Oleh: Hersubeno Arief*
(Wartawan senior, Konsultan media)
Jika tak ada aral melintang Partai Gerindra akan segera mendeklarasikan Prabowo Subianto sebagai capres 2019. Keputusan itu untuk sementara akan mengakhiri spekulasi tentang masa depan politik Prabowo, sekaligus memberi gambaran kepada kita peta pertempuran pada Pilpres 2019.
Pertama, pencapresan Prabowo akan membuat internal Gerindra menjadi solid dan lebih pede menghadapi pemilu, terutama pileg. Bagaimanapun Prabowo merupakan magnet utama mengapa publik menjatuhkan pilihannya kepada Gerindra.
Kedua, menutup peluang kemungkinan terjadinya skenario Jokowi menghadapi kotak kosong, atau capres/cawapres boneka. Jika itu terjadi akan menjadi catatan buruk dalam proses demokrasi di Indonesia.
Ketiga, Pilpres 2019 akan menjadi pertarungan klasik, head to head antara Jokowi Vs Prabowo. Poros ketiga sangat sulit diwujudkan.
Dengan syarat presidential threshold 20% (kursi), 25% (suara nasional), Gerindra sudah hampir pasti berkoalisi dengan PKS. Tiga partai tersisa yang bisa membentuk poros baru, yakni Demokrat, PKB, dan PAN sulit untuk menemukan titik temu.
PAN cenderung bergabung dengan poros Prabowo, sementara PKB kemungkinan besar kembali bersama Jokowi. Demokrat seperti biasa berada dalam posisi “diantara” (in between), namun kali ini punya kecenderungan kuat ingin bergabung dengan Jokowi.
Antara Legasi dan Ambisi
Keputusan Prabowo bila benar akan kembali maju bertarung, selain melegakan internal Gerindra, juga merupakan kabar baik bagi Jokowi. Sebab bila terpaksa harus bertarung, apalagi head to head, Prabowo adalah pilihan terbaik. Secara elektabilitas, maupun sumber daya finansialnya, kekuatannya sudah bisa diukur.
Sebaliknya bagi kubu penentang Jokowi, keputusan Prabowo merupakan kabar buruk. Sebagai sebuah tontonan, anti klimaks. Alur cerita, dan endingnya seperti apa, sudah bisa bisa diduga. Jokowi berpotensi besar melenggang kembali ke kursi kepresidenan untuk kedua kalinya.
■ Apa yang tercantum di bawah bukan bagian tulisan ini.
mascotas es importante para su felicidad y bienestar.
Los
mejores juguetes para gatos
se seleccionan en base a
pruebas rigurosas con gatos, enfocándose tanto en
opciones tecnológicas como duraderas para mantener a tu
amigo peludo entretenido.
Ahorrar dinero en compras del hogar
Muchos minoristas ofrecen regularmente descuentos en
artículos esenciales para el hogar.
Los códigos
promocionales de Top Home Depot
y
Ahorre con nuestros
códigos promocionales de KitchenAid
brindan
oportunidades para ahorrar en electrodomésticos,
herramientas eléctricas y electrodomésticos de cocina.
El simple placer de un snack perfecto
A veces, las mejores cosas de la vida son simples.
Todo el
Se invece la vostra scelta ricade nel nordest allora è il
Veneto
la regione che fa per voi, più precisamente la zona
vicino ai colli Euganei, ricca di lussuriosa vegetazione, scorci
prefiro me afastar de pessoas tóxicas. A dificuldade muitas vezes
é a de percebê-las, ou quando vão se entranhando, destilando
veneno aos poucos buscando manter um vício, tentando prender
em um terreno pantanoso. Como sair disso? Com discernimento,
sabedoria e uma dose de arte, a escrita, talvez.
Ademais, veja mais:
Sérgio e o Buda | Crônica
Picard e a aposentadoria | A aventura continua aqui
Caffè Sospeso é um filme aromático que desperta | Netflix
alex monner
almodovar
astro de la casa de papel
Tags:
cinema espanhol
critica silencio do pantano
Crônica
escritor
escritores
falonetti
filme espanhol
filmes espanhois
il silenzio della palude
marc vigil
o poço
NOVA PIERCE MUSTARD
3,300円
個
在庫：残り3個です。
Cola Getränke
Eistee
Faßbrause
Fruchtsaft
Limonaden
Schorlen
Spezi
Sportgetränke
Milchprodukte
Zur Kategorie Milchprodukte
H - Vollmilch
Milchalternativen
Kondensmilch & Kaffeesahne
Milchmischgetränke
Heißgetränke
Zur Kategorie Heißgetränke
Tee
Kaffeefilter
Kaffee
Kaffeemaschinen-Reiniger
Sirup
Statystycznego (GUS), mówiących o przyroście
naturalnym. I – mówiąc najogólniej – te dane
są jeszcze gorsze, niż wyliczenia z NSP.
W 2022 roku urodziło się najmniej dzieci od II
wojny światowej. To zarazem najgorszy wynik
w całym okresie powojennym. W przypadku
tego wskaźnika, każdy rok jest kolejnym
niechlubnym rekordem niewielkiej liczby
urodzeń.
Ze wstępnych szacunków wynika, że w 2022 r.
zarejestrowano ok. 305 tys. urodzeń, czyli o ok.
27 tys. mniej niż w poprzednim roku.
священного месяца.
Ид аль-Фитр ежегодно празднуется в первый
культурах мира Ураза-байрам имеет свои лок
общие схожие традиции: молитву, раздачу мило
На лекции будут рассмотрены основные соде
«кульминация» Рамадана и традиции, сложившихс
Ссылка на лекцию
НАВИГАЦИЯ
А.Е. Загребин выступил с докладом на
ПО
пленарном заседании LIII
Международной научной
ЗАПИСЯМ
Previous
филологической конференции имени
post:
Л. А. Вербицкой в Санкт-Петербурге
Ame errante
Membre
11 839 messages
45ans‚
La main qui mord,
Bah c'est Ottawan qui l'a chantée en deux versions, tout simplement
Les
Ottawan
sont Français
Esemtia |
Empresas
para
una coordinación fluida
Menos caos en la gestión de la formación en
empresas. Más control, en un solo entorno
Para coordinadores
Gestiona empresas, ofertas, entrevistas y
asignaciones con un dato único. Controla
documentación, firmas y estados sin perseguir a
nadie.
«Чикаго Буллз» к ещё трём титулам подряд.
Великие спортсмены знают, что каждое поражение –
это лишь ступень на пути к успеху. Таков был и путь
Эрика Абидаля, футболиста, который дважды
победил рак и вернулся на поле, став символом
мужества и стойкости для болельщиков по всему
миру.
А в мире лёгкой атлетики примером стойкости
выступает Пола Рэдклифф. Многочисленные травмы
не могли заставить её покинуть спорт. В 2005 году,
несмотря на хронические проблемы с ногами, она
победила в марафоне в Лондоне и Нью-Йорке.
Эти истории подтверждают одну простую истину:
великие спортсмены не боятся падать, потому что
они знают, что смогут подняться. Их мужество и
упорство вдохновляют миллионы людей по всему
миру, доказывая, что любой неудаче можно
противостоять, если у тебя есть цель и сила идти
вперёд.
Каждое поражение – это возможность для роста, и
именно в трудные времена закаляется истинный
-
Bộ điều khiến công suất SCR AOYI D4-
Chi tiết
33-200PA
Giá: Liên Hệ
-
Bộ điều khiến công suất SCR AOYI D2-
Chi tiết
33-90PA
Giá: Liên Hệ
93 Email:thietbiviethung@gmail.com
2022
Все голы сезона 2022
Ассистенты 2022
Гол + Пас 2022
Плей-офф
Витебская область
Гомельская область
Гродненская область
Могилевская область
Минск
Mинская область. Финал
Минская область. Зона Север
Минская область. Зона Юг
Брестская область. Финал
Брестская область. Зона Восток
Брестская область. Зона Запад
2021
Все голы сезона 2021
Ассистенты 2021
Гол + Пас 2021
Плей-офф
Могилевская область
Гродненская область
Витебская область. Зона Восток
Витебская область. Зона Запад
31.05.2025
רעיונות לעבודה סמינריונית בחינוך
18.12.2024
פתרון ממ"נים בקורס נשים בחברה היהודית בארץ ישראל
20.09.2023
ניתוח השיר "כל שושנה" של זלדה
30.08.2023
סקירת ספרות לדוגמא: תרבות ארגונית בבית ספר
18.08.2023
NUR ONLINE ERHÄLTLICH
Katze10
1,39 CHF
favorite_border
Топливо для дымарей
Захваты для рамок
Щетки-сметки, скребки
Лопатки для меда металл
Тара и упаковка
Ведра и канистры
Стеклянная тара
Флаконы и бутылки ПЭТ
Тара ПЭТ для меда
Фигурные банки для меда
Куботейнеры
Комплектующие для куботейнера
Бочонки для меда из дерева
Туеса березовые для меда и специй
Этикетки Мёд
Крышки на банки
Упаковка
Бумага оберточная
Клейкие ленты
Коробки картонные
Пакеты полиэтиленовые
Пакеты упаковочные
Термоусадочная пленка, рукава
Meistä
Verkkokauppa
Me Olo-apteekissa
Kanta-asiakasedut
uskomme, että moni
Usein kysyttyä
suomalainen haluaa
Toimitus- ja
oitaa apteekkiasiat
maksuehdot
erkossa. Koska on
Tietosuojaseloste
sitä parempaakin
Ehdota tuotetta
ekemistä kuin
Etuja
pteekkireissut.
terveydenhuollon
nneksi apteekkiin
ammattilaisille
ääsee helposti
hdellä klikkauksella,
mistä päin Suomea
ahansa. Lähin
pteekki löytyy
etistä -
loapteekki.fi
Dengan gambaran semacam itu, setidaknya ada tiga pilihan bagi Prabowo.
Pertama, tetap maju bertarung dengan risiko mengalami hattrick kekalahan tiga kali beruntun. Menilik hasıl berbagai jajak pendapat, dipasangkan dengan siapapun, Prabowo akan kalah bila tetap memaksakan diri melawan Jokowi.
Kedua, tetap melakukan deklarasi pencapresan untuk menenangkan kalangan internal. Langkah ini sekaligus menutup celah manuver para pendukung Jokowi yang ingin memasangkannya sebagai cawapres Jokowi.
Ketiga, deklarasi sebagai bentuk test case menjajaki “kedalaman air.” Bila respon pemilih tidak positif, elektabilitas Prabowo tidak bergerak naik, masih ada waktu untuk mengundurkan diri dan mengajukan calon alternatif.
Dalam posisi ini Prabowo bisa kembali menunjukkan kelasnya sebagai King Maker sebagaimana sudah dia buktikan dalam dua Pilkada DKI (2012, 2017).
Prabowo naik kelas menjadi seorang negarawan, tokoh bangsa.
Dia mengikuti jejak Megawati menjadi politisi paling berpengaruh yang perannya sangat menentukan dalam peta politik nasional.
Pilihan-pilihan tersebut akan sangat menentukan bagaimana Prabowo ingin dikenang. Apakah dia akan dikenang sebagai tokoh nasional yang meninggalkan legasi, atau seorang politisi yang gagal berkali-kali dalam mengejar ambisi.